**WORK TO COMPLETE**
1. Answer these questions about the forum post:
(a) At what rate does Linda walk?
(b) Whose question does the writer say is being answered?
(c) What value is listed as choice D?
2. Reproduce the stretch of the forum post from "There is also" through "an intellectual exercise)", word for word.

**PAGE TEXT**
================
Both are based on the same logic but ask a different question.

Here I am discussing the logic and providing the answer to the question asked by HelloKitty.

HelloKitty wrote:
Tom and Linda stand at point A. Linda begins to walk in a straight line away from Tom at a constant rate of 2 miles per hour. One hour later, Tom begins to jog in a straight line in the exact opposite direction at a constant rate of 6 miles per hour. If both Tom and Linda travel indefinitely, what is the positive difference, in minutes, between the amount of time it takes Tom to cover the exact distance that Linda has covered and the amount of time it takes Tom to cover twice the distance that Linda has covered?

A) 60
B) 72
C) 84
D) 90
E) 120


There is also a logical way to answer this without equations (you still may want to stick to equations in such questions during the exam but consider the logical solution an intellectual exercise)
================
**EXTRACTED RECORDS**
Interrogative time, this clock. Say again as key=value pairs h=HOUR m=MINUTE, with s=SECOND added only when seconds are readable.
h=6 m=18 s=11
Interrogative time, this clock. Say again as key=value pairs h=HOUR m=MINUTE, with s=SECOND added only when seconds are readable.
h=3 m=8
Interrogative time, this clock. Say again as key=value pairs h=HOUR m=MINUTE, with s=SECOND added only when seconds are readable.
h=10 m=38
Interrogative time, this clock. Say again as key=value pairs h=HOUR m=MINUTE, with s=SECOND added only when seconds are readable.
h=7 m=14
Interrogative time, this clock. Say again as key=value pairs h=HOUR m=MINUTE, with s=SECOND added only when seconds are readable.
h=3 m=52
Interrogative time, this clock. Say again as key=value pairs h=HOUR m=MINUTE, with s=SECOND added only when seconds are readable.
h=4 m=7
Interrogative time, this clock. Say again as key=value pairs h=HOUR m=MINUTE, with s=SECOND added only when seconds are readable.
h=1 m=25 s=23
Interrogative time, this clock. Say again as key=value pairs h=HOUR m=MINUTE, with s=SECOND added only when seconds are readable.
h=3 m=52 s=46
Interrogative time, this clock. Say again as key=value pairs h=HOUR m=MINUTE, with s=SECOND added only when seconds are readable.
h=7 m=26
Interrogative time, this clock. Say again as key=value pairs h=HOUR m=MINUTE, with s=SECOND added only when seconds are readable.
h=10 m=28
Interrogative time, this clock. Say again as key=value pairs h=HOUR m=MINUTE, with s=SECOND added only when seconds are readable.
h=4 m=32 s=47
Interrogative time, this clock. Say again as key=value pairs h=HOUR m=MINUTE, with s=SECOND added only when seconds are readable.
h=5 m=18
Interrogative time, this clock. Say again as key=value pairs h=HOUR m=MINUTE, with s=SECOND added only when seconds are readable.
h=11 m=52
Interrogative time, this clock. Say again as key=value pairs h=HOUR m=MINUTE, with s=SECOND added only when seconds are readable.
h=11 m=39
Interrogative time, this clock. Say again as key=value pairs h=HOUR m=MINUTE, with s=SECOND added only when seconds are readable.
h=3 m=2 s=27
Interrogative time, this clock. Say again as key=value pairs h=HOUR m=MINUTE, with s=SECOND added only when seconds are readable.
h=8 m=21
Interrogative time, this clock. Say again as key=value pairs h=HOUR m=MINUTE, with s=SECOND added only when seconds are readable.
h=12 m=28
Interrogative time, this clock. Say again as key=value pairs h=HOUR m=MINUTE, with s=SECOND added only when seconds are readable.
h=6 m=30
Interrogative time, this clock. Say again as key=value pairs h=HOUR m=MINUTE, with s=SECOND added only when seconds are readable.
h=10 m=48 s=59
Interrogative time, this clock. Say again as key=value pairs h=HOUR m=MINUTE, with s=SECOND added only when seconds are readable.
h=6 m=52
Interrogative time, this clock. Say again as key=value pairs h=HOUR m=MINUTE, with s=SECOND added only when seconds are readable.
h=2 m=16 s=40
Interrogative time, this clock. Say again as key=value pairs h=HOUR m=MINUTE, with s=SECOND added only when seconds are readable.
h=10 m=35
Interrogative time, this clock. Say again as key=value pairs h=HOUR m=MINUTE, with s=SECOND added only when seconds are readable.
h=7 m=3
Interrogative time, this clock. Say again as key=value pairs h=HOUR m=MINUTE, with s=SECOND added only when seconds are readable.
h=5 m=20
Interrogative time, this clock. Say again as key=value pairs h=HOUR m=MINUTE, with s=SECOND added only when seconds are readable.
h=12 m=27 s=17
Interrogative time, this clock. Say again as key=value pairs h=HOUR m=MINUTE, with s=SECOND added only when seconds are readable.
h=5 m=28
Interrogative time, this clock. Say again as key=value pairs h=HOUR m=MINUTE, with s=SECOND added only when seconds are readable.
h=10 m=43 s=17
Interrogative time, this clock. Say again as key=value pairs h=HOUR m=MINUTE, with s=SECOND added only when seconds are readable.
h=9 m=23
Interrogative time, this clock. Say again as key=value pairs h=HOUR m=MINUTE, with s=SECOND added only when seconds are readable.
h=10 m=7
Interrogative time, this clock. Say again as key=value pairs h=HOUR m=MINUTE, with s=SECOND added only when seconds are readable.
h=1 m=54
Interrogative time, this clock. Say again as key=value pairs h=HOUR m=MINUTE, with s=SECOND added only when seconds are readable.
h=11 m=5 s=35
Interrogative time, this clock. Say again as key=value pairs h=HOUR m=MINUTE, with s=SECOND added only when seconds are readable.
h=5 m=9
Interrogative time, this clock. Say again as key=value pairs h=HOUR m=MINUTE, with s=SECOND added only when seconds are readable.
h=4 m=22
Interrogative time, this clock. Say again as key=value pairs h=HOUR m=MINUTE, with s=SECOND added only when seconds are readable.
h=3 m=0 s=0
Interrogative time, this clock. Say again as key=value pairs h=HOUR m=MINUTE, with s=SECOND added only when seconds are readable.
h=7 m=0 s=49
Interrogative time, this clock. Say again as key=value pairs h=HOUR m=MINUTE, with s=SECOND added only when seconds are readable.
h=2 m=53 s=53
================
**RESPONSES TO THE TASKS**
1.
(a) 2 miles per hour
(b) HelloKitty's
(c) 90

2.
There is also a logical way to answer this without equations (you still may want to stick to equations in such questions during the exam but consider the logical solution an intellectual exercise)